Search code examples
pythonregexmatchingpython-re

How do I capture a price with thousand and decimal separator with regex in python


I currently have a code working but the only flaw is that I did'nt set the regex python code in the optimal way.

The original text contains an amount in thousands hundred thousands and millions. With no decimal. I mean it has decimal but always ",00".

Example line in Text:

Debt 1 of 2 for an amount of: $ 58.610,00, Unpaid

Right now with the following code is capturing millions fine but less than 100,000 is skipping one digit.

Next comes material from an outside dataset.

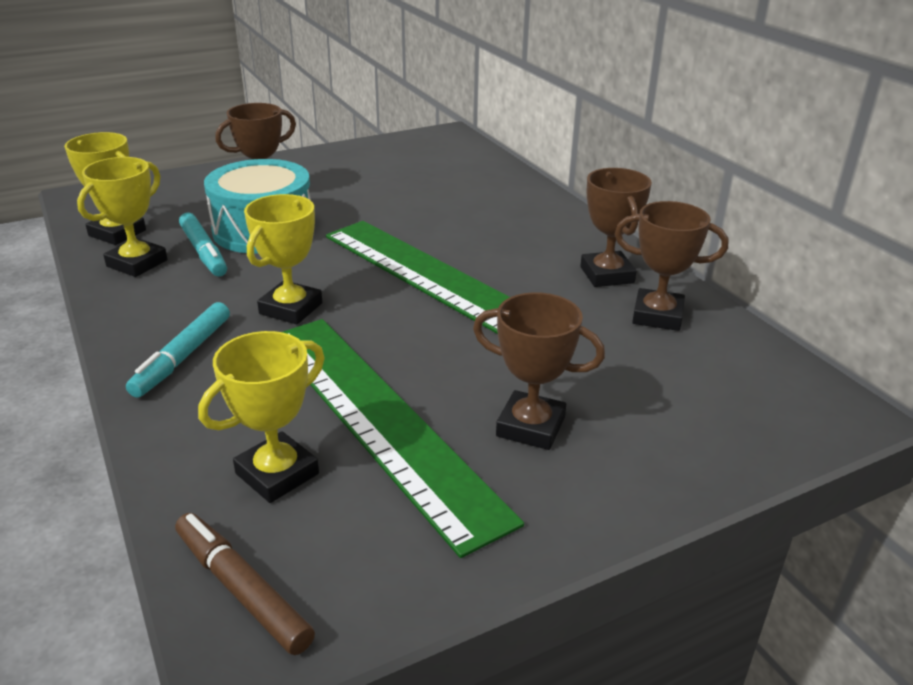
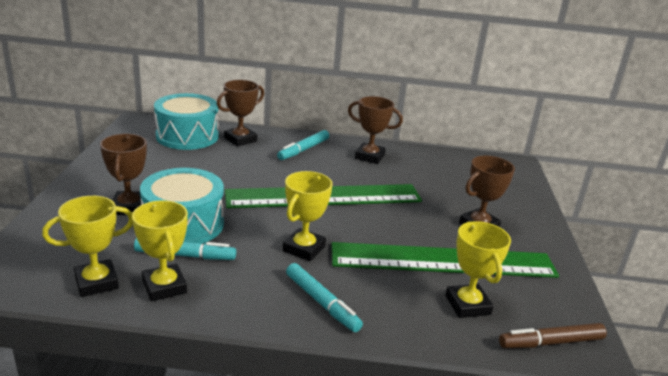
camera: 60 degrees left, 5 degrees down
yellow trophy [244,194,322,325] -> yellow trophy turned 60 degrees clockwise [283,171,333,261]
brown trophy [615,201,728,331] -> brown trophy moved to [217,80,264,146]
none -> turquoise drum [154,93,219,150]
none -> turquoise marker [277,130,329,160]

regex = r"(\d+).(\d+).(\d+),(\d+)"
            match = re.search(regex, line, re.MULTILINE)
            print = "$"+match.group(1)+match.group(2)+match.group(3)

It captures like this:

$5860

But target is like this:

$58610

If the amount is in millions it captures fine, I had to do it like that because the currency that I'm working with it has big amounts. So I constantly manage those kind of quantities.

Regards


Solution

  • You can use the following regex to extract your expected matches and remove the thousand separator afterwards:

    \$\s?(\d{1,3}(?:\.\d{3})+)(?:,\d+)?(?!\d)
    

    You need to get Group 1 value, remove periods from it and reappend $ at the start. See the regex demo. Details:

    • \$ - a $ char
    • \s? - an optional whitespace
    • (\d{1,3}(?:\.\d{3})+) - Group 1: one to three digits, and then one or more occurrences (since you only want to match thousands and more) of . and three digits
    • (?:,\d+)? - an optional sequence of a comma and one or more digits
    • (?!\d) - no digit is allowed immediately on the right.

    See the Python demo:

    import re
    text = 'Debt 1 of 2 for an amount of: $ 58.610,00, Unpaid'
    match = re.search(r'\$\s?(\d{1,3}(?:\.\d{3})+)(?:,\d+)?(?!\d)', text)
    if match:
        print(f"${match.group(1).replace('.', '')}")
    
    # => $58610